(Stored data entries)
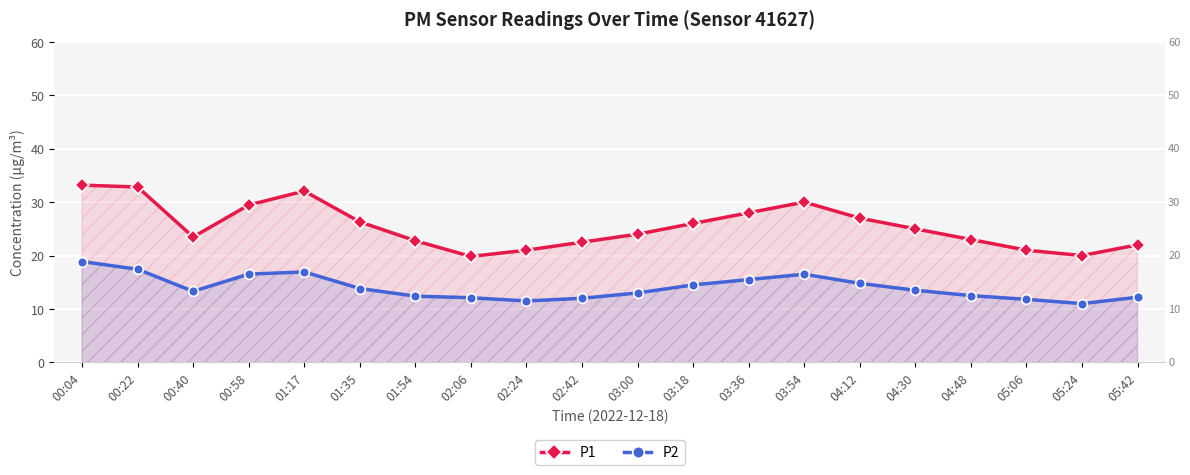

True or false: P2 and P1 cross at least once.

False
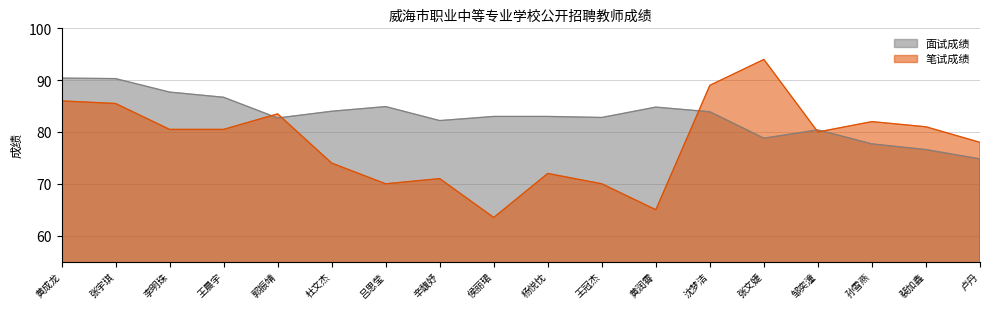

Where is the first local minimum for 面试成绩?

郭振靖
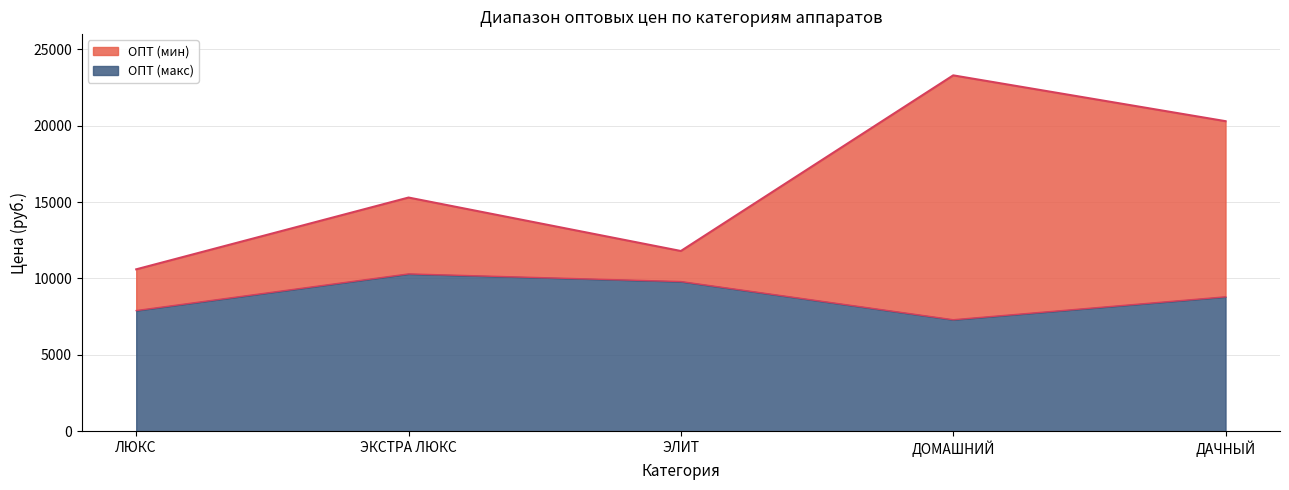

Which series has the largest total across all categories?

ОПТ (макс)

**EXERCISE DESCRIPTION:** Revise the listing by changing "categories" to "groups" and keeping everything else the same. Omit the pictures from your version.

**ANSWER BELOW:**
True or false: P2 and P1 cross at least once.

False

Where is the first local minimum for 面试成绩?

郭振靖

Which series has the largest total across all groups?

ОПТ (макс)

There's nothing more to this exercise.